# Can sound libraries be used by DAW or notation software, without Kontakt?



## SATB (Jul 12, 2021)

What is the relationship between Kontakt, DAW or notation software (Sibelius)? Can sound libraries (VSTs) be used by DAW or notation software, without Kontakt?
I am wondering why Kontakt has to be in the middle.


----------



## Divico (Jul 12, 2021)

kontakt is a sampler if the given library is made for Kontakt you have to use it. The sample library contains the sound sources and instrument files which tell Kontakt what to do if you press a key. Kontakt is needed to play the files in the desired way. There are other samplers as well like Play, the one from spitfire etc. each library is made in a certain format which defines the sampler you need.


----------



## bill5 (Jul 16, 2021)

You're jumbling up terms....

DAW: is software used to record, mix and master your songs. It is the host for plugins, such as virtual instruments (including libraries) and effects.

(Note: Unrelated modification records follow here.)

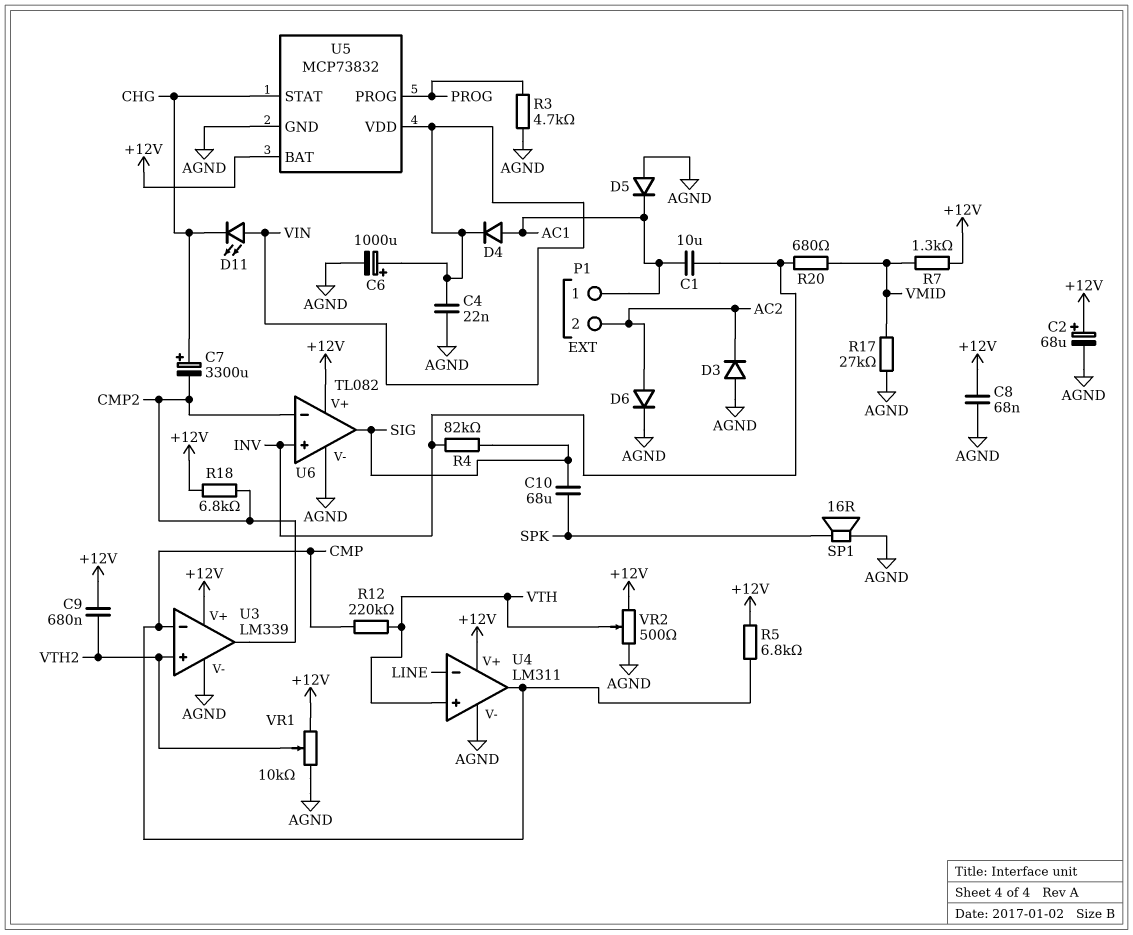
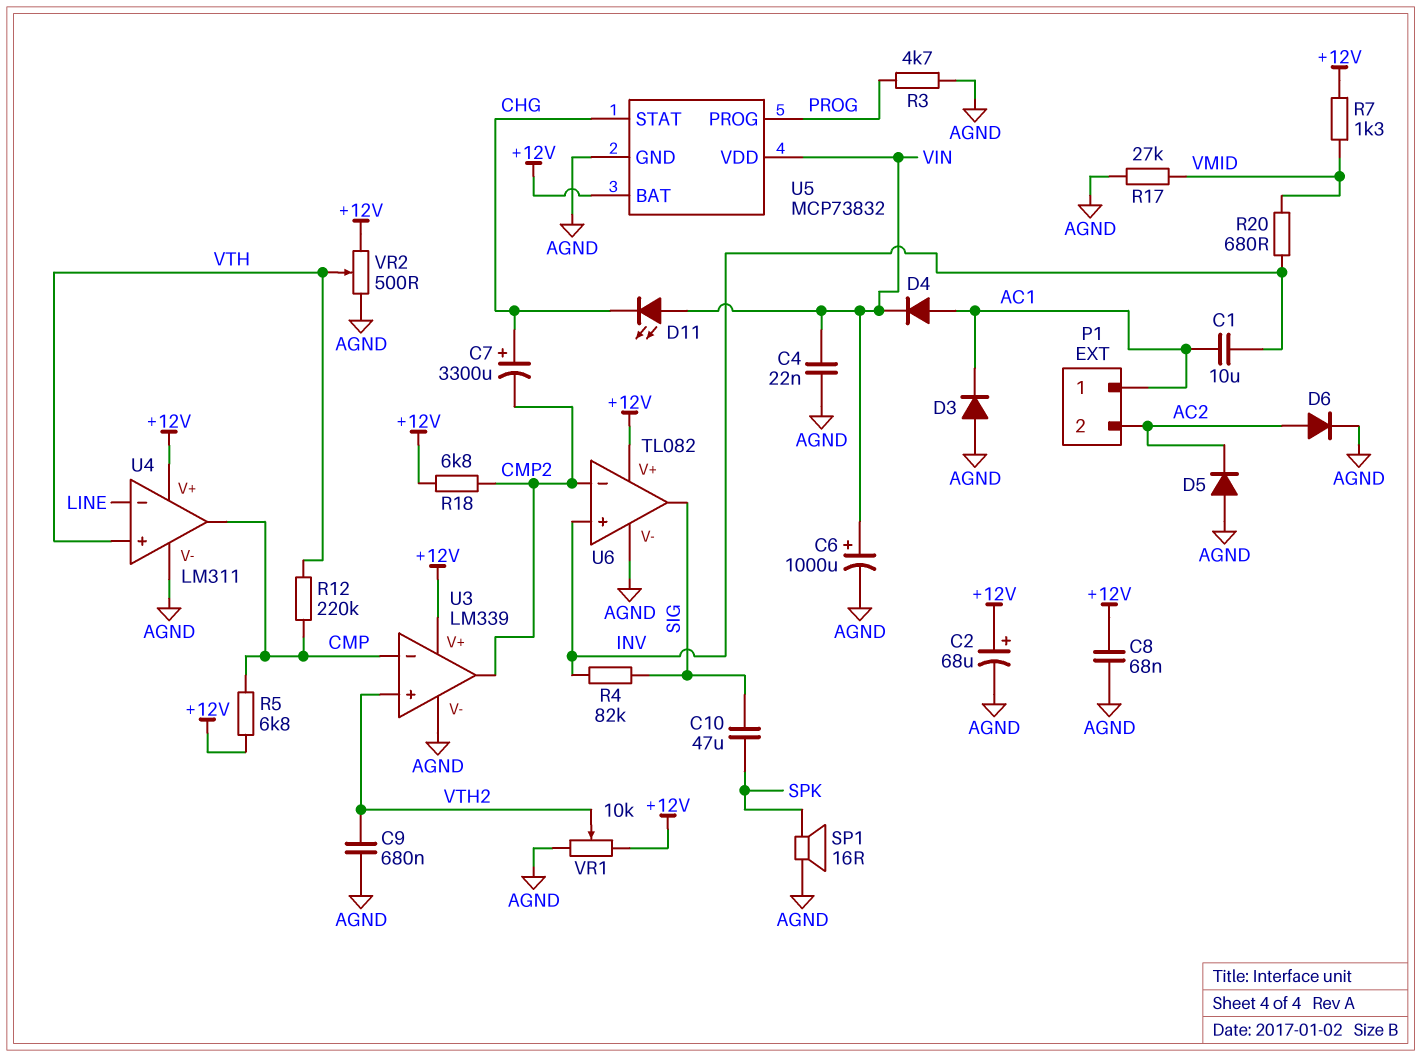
C9: 680nF (+12V, VTH2) -> 680nF (AGND, VTH2)
C10: 68uF (SIG, SPK) -> 47uF (SIG, SPK)
D3: diode (A AGND, K AC2) -> diode (A AGND, K AC1)
D5: diode (A AGND, K AC1) -> diode (A AGND, K AC2)

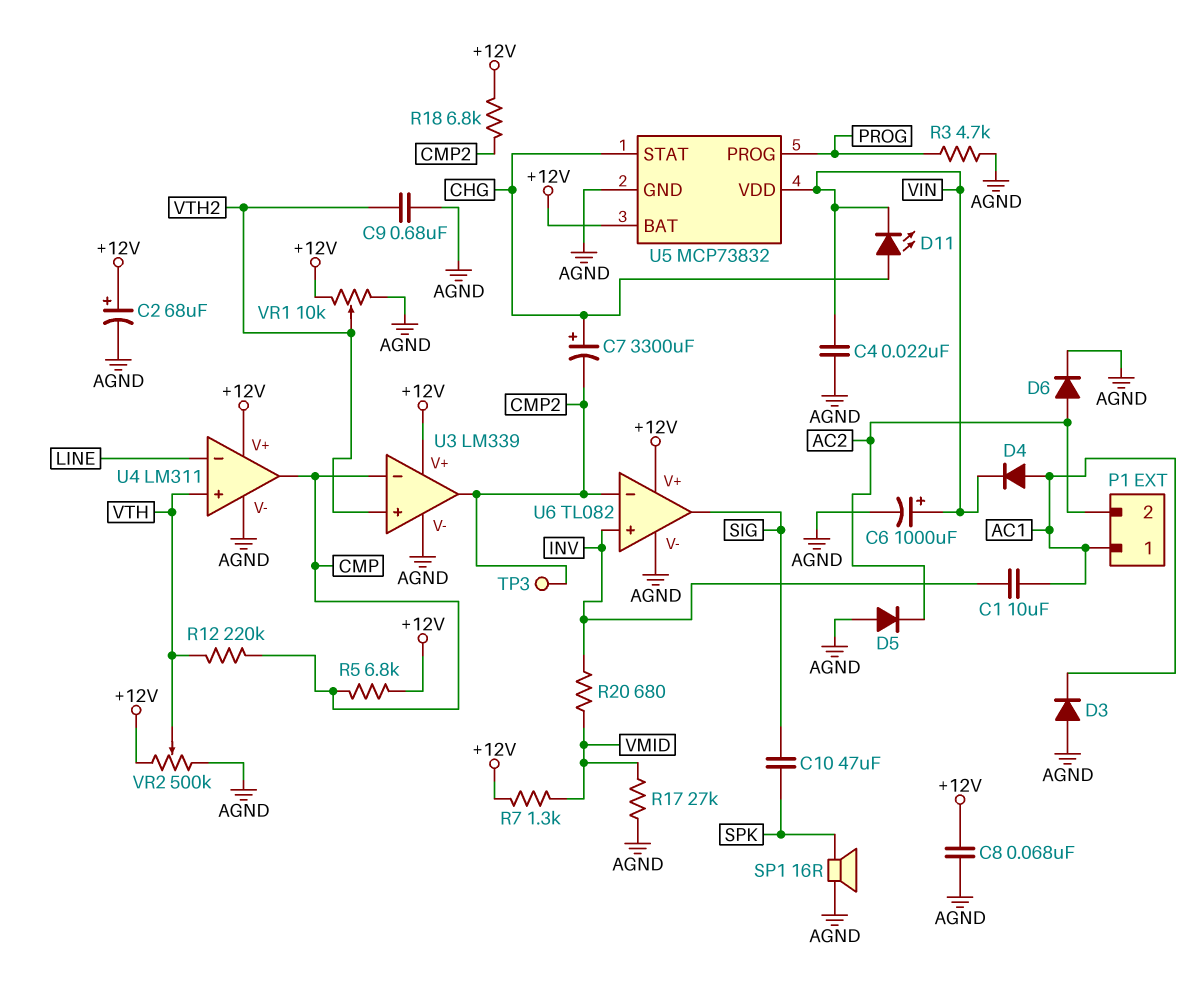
D11: LED (A VIN, K CHG) -> LED (A CHG, K VIN)
R4: 82k (INV, SIG) -> none
TP3: none -> test point (CMP2)
VR2: 500 (+12V, AGND, wiper VTH) -> 500k (+12V, AGND, wiper VTH)

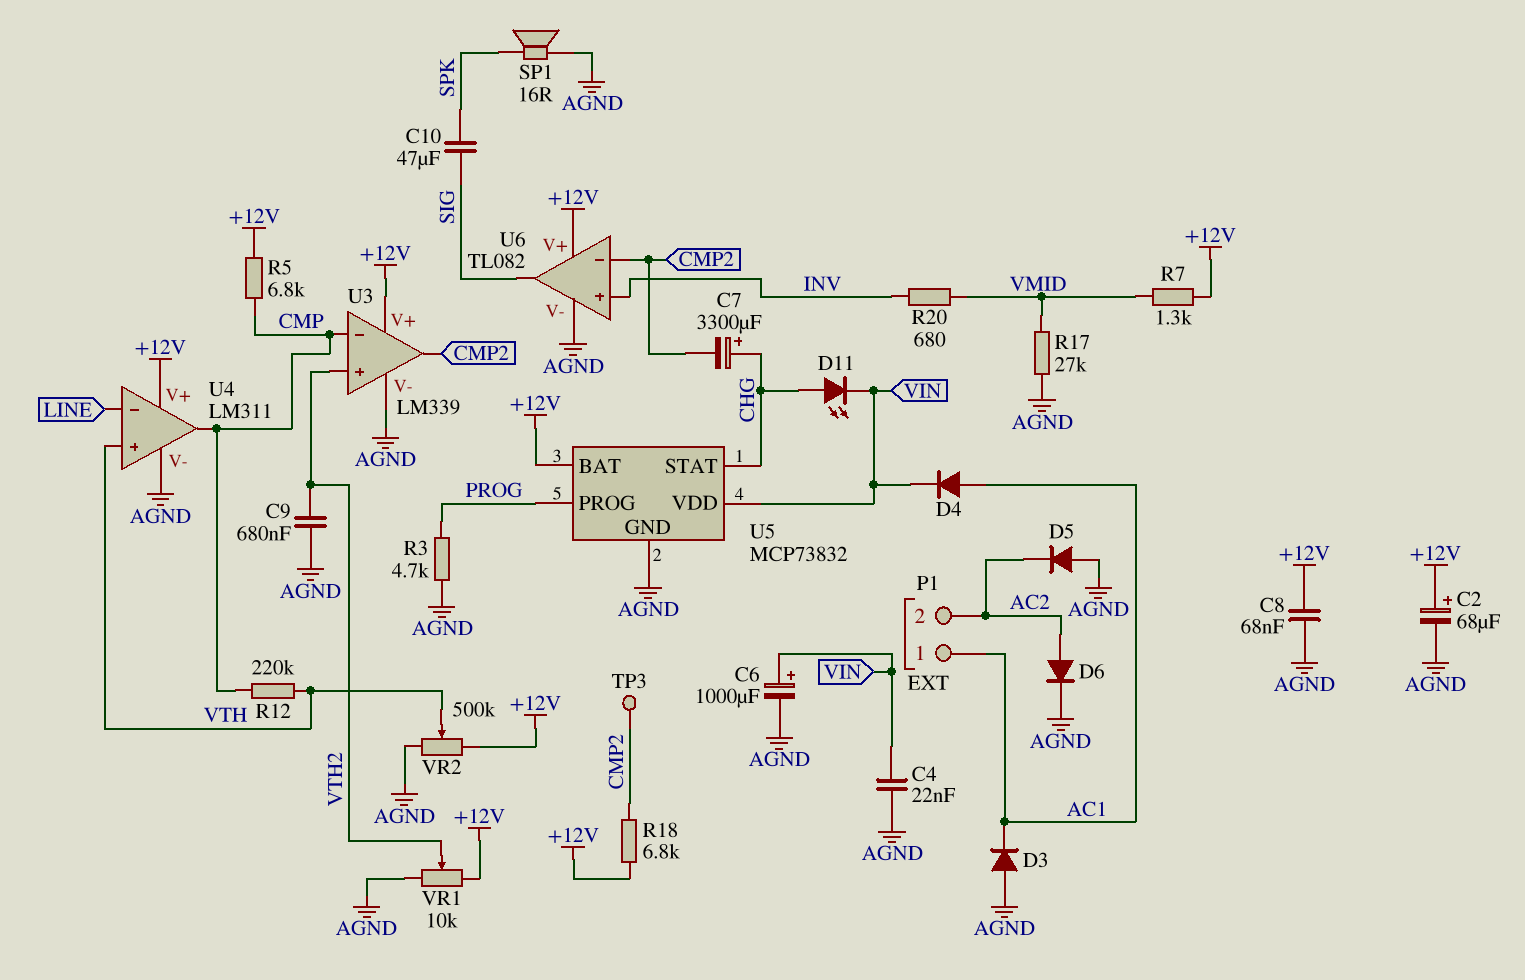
C1: 10uF (AC1, INV) -> none

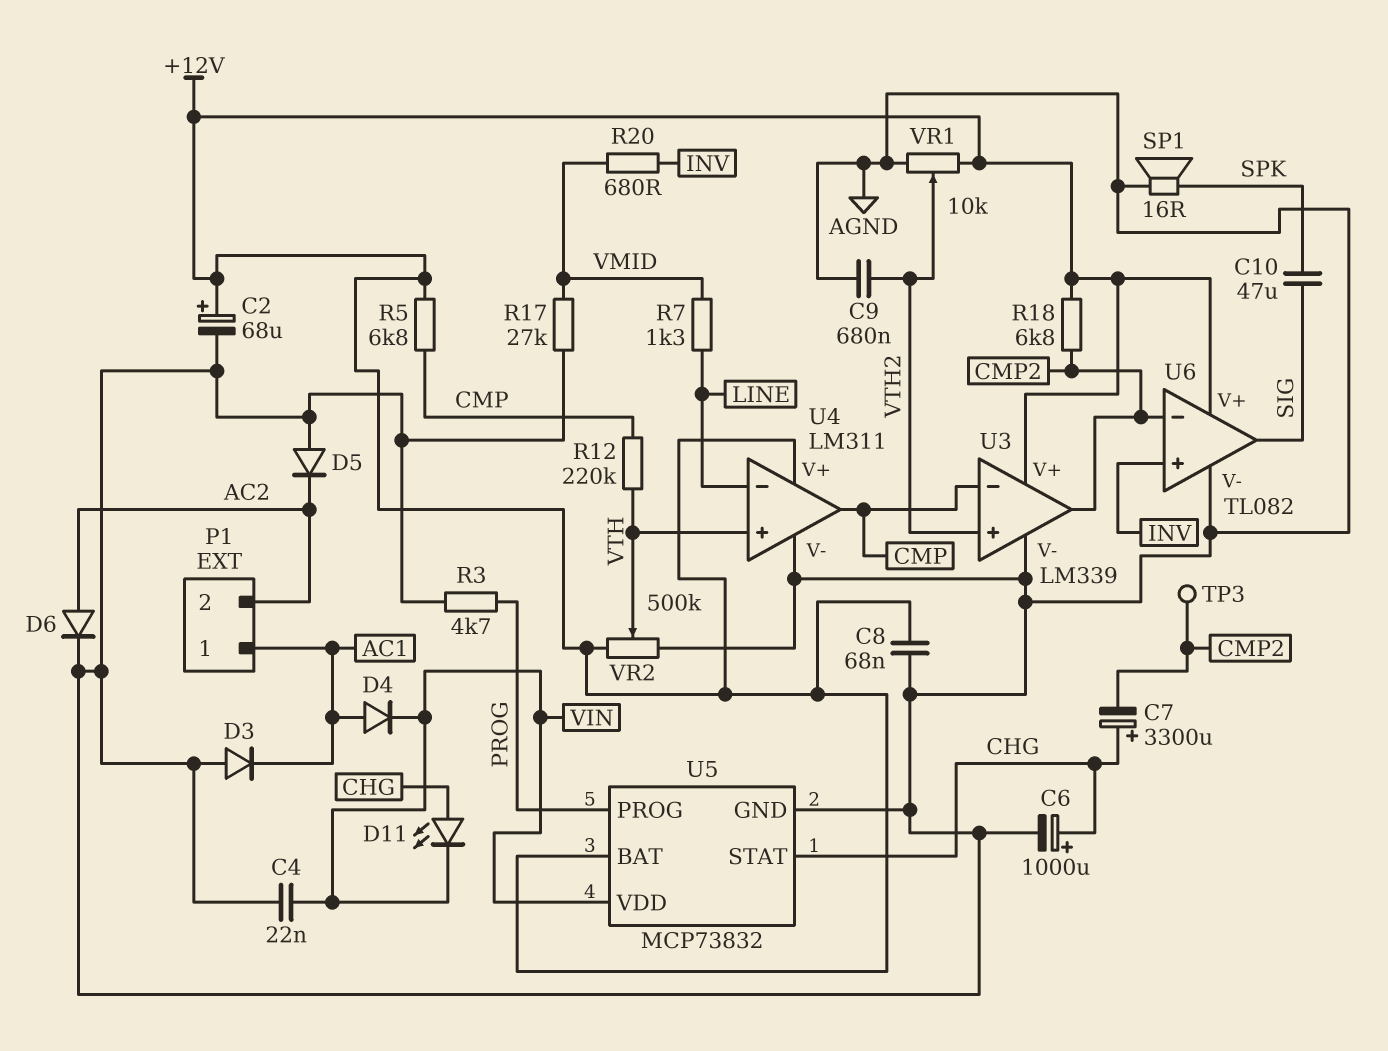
C6: 1000uF (plus VIN, minus AGND) -> 1000uF (plus CHG, minus AGND)
R7: 1.3k (+12V, VMID) -> 1.3k (LINE, VMID)

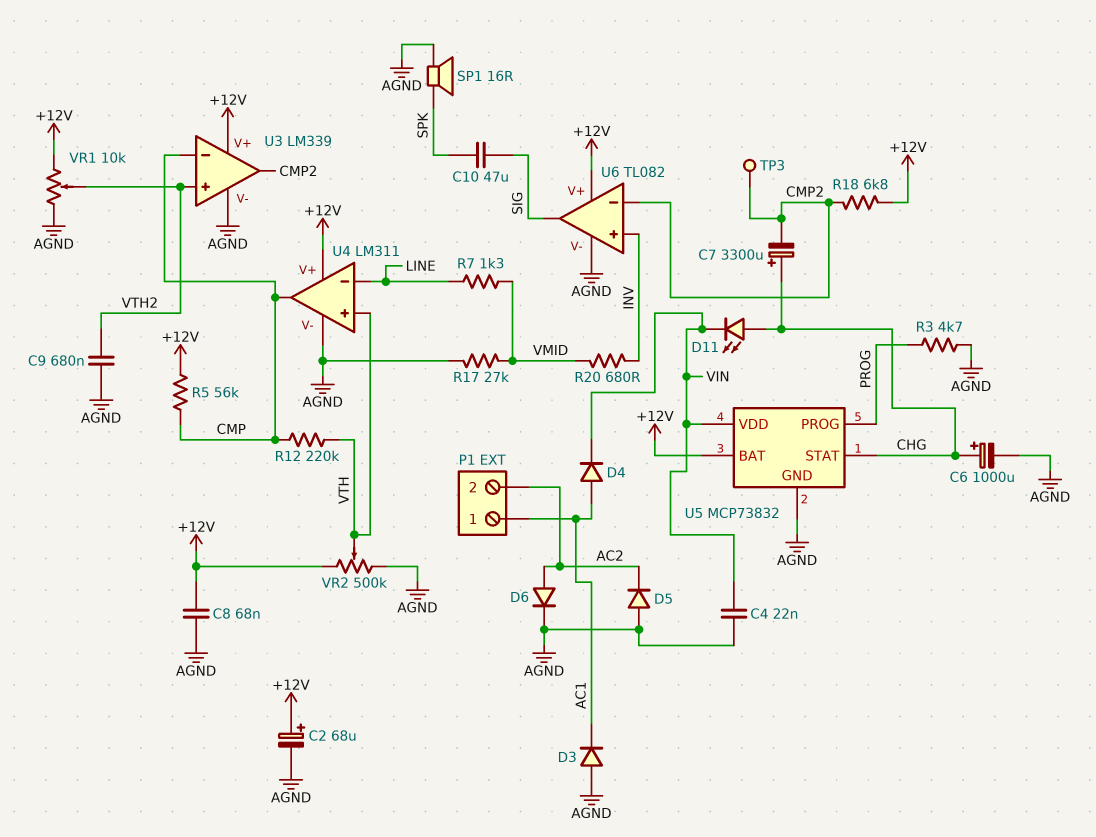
R5: 6.8k (+12V, CMP) -> 56k (+12V, CMP)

This is your starting point.

VSTs: are a specific format of plugins, just like JPG is a format of images; it's by far the most common.

Kontakt: is a plugin, but a unique kind: instead of being an instrument itself, as divico said, it is a sampler, which means it plays samples such as sound libraries (or individual instruments) made for Kontakt. (It also comes with its own instruments) So basically a host within a host; the DAW hosts Kontakt and Kontakt hosts the samples. And yeah I wonder why Kontakt has to be in the middle too.  Always hated the "plugin within a plugin" routine. Most orchestral libraries have gotten away from it and have their own samplers, btw. But the reality is there are lot of good plugins that only work in Kontakt. You can get by very nicely without it, but it does expand your options a lot.

Sound libraries: are a type of plugin, virtual instrument in this case, that instead of being one instrument are a whole series of them, up to even an entire orchestra.

Notation software: is a very niche kind of plugin to score music.

I hope that helps!


----------